• [Work request] All lines in the entries below that hold "into" make up the answer.

Data START

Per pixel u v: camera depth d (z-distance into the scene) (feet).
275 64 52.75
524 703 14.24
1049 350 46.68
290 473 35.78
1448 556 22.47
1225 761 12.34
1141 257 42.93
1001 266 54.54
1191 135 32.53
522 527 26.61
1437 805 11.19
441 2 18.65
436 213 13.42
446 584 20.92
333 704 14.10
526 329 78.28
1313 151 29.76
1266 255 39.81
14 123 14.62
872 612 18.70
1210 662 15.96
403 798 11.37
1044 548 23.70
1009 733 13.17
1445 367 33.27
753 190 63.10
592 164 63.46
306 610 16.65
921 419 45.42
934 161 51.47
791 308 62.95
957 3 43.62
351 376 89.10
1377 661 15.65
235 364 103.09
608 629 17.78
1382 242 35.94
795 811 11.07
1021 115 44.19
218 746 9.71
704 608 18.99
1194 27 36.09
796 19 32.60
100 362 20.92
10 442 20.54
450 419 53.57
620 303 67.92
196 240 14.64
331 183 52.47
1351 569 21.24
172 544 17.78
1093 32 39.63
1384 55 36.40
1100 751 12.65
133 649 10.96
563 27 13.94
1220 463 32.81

Data END
Data START

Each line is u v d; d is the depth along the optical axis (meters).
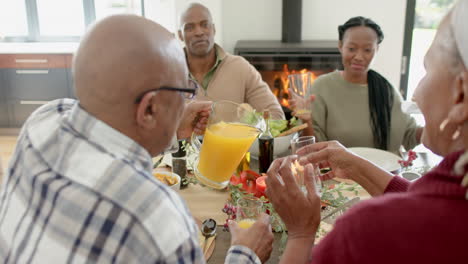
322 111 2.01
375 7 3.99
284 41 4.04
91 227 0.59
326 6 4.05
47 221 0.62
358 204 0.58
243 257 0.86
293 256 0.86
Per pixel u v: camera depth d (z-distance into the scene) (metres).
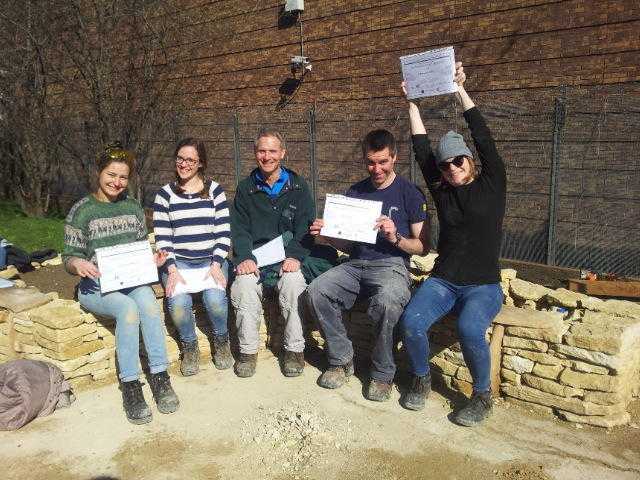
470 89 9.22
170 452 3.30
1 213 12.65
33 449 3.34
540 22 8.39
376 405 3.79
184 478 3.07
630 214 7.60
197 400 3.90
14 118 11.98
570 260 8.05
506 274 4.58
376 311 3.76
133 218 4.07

Data END
Data START

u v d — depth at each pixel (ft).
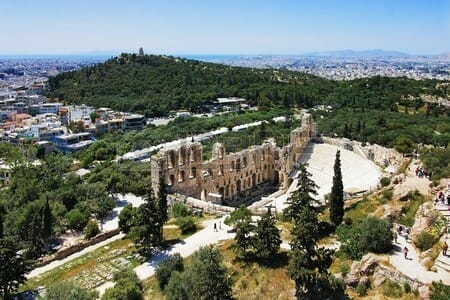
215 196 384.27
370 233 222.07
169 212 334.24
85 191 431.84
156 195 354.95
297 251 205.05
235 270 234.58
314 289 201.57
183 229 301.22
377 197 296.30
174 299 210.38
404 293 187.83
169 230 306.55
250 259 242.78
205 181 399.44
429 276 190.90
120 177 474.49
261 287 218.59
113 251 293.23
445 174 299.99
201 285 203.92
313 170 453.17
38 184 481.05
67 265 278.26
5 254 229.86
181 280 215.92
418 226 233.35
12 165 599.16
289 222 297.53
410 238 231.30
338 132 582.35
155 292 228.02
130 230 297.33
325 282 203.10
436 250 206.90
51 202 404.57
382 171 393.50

Data END

• [Exercise output]
Per pixel u v: camera depth d (z-distance into the scene) (feet).
Per pixel u v: camera depth d (z-distance into the scene) (metres).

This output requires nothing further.